## [Brief]
Leave the images out, and copy each of the records below exactly.

==== Material supplied

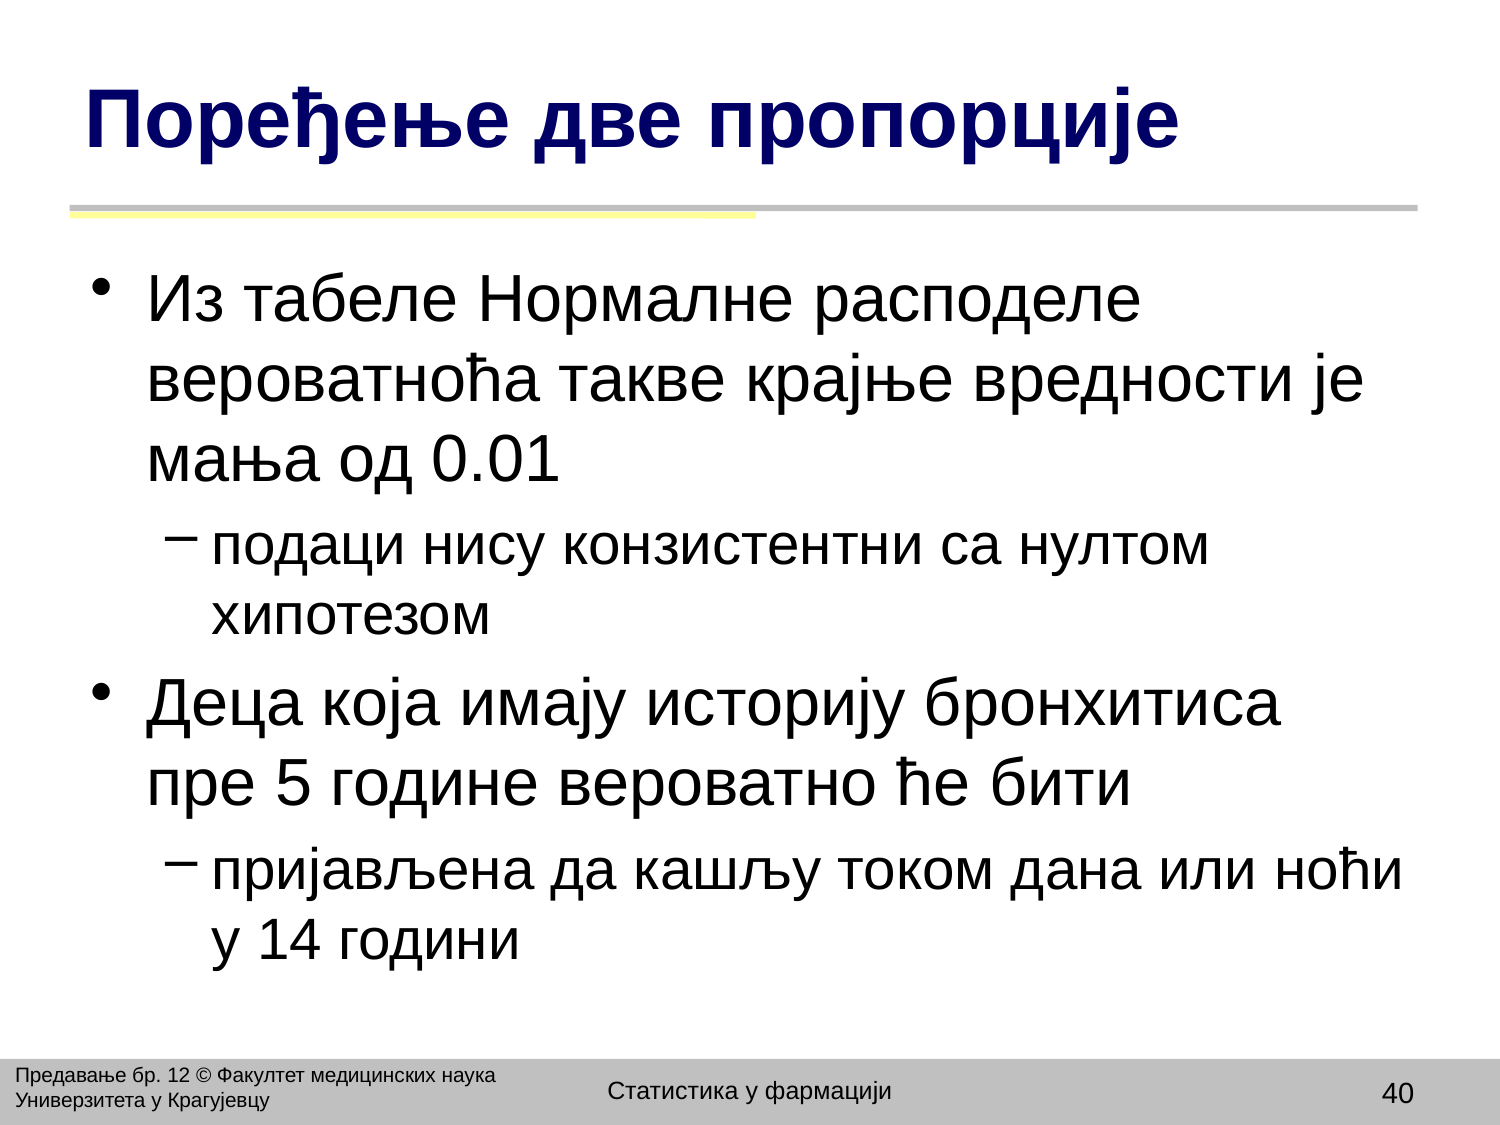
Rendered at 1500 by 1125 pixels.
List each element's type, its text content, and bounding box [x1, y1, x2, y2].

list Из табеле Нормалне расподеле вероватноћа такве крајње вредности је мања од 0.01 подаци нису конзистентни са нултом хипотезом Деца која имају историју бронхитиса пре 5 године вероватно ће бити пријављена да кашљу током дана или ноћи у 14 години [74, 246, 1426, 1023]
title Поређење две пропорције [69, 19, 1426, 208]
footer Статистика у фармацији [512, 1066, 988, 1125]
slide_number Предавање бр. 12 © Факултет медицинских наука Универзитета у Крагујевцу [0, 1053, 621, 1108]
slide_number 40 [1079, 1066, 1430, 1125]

========

## [Result of this task]
Rendered at 1500 by 1125 pixels.
List each element's type, its text content, and bounding box [x1, y1, x2, y2].

list Из табеле Нормалне расподеле вероватноћа такве крајње вредности је мања од 0.01 подаци нису конзистентни са нултом хипотезом Деца која имају историју бронхитиса пре 5 године вероватно ће бити пријављена да кашљу током дана или ноћи у 14 години [74, 246, 1426, 1023]
title Поређење две пропорције [69, 19, 1426, 208]
footer Статистика у фармацији [512, 1066, 988, 1125]
slide_number Предавање бр. 12 © Факултет медицинских наука Универзитета у Крагујевцу [0, 1053, 621, 1108]
slide_number 40 [1079, 1066, 1430, 1125]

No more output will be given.